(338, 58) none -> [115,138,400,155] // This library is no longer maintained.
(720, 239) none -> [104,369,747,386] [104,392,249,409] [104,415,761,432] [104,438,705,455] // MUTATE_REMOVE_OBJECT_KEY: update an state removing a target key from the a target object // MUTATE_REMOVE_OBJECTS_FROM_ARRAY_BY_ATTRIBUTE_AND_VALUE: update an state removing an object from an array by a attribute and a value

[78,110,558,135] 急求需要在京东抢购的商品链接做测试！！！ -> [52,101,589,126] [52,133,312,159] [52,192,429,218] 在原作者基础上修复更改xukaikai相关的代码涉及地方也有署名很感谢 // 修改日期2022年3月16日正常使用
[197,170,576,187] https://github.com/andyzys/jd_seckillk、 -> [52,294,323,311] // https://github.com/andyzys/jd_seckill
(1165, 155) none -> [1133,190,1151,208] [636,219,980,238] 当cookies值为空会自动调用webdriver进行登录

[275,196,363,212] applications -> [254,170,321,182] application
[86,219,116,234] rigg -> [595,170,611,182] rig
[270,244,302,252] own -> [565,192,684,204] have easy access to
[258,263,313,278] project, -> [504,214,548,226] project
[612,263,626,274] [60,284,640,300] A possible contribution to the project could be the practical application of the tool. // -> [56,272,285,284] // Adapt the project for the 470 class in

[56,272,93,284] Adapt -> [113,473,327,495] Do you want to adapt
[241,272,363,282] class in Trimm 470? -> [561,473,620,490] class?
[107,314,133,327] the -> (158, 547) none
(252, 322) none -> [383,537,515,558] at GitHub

Task details: Beginning with the line that contains "[258,263,313,278] project, ->", write out every line through the end of the entries above, exactly.

Task answer:
[258,263,313,278] project, -> [504,214,548,226] project
[612,263,626,274] [60,284,640,300] A possible contribution to the project could be the practical application of the tool. // -> [56,272,285,284] // Adapt the project for the 470 class in

[56,272,93,284] Adapt -> [113,473,327,495] Do you want to adapt
[241,272,363,282] class in Trimm 470? -> [561,473,620,490] class?
[107,314,133,327] the -> (158, 547) none
(252, 322) none -> [383,537,515,558] at GitHub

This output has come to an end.